Joel also supplied us with a book on style which transformed my approach to writing clearly and concisely. This proved invaluable on our first bid, which had especially tight word limits. Joel also gave us old bids to compare, contrast and evaluate. Putting us in the shoes of a bid examiner helped me understand the importance of clear, organised, thoughtful bid writing.
Some old bid responses we looked at (not, I hasten to add, written by Kittle writers!) were organised and written very confusingly. It was sometimes nearly impossible to see how they answered the relevant ITT (Invitation to Tender) question, even if they contained considerable detail. There could be no better illustration of how a bid writer can add value by translating detail into narrative, and disorganised thoughts into precise answers.
Our First Bid:
After several weeks of tuition, we were ready, under Joel’s guidance, to get stuck into our first live bid. Our first client was a charity bidding into the Ministry of Justice, which was seeking to provide funding to support women’s rehabilitation services. This was an amazing first bid because we were advocating for a project that would help transform people’s lives for the better.

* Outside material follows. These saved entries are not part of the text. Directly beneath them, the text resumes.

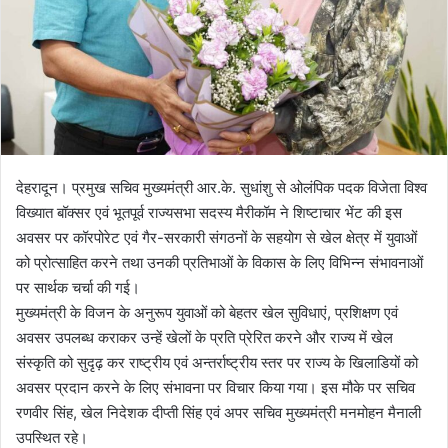
a
i
l
देहरादून। प्रमुख सचिव मुख्यमंत्री आर.के. सुधांशु से ओलंपिक पदक विजेता विश्व
विख्यात बॉक्सर एवं भूतपूर्व राज्यसभा सदस्य मैरीकॉम ने शिष्टाचार भेंट की इस
अवसर पर कॉरपोरेट एवं गैर-सरकारी संगठनों के सहयोग से खेल क्षेत्र में युवाओं
को प्रोत्साहित करने तथा उनकी प्रतिभाओं के विकास के लिए विभिन्न संभावनाओं
पर सार्थक चर्चा की गई।
मुख्यमंत्री के विजन के अनुरूप युवाओं को बेहतर खेल सुविधाएं, प्रशिक्षण एवं
अवसर उपलब्ध कराकर उन्हें खेलों के प्रति प्रेरित करने और राज्य में खेल
संस्कृति को सुदृढ़ कर राष्ट्रीय एवं अन्तर्राष्ट्रीय स्तर पर राज्य के खिलाडियों को
अवसर प्रदान करने के लिए संभावना पर विचार किया गया। इस मौके पर सचिव
रणवीर सिंह, खेल निदेशक दीप्ती सिंह एवं अपर सचिव मुख्यमंत्री मनमोहन मैनाली
उपस्थित रहे।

We were each allocated questions from the ITT. I was grateful for having spent time in training analysing ITT documents, and how to assess and use collateral. This meant there weren’t too many surprises. This bid was also our first experience of conducting client interviews to gather information for our responses, a key part of Kittle’s bid writing process. We carefully prepared our questions, but remembered Joel’s advice not to follow our plan too rigidly, but to respond flexibly to the natural contours of the interview.
It was a big moment to be interviewing senior client Subject Matter Experts, but it went well, and we left the interviews with compelling narratives to answer the ITT. In my own response, I helped the client explain details of their solution; its risks; their contingency plans; and their provision for people with protected characteristics.
With Joel’s support, we had gained experience of the whole bid process, from initial client calls through to putting the finishing touches on responses. Mere writers no longer, we were now bid writers.
Aims for the future:
I’m really pleased with the start I’ve made in bid writing, and am looking forward to contributing to many more bids in the future, especially in sectors like defence, charities and consulting. I was delighted to find out recently that my first couple of bids were successful, and to hear of the difference this made for my clients.
There’s still lots to learn, and much of bid writing can only be learnt through doing and practising, steadily refining one’s skills over time. But thanks to Joel and the team’s efforts, I feel a world away from where I started, and am excited to see what the future holds.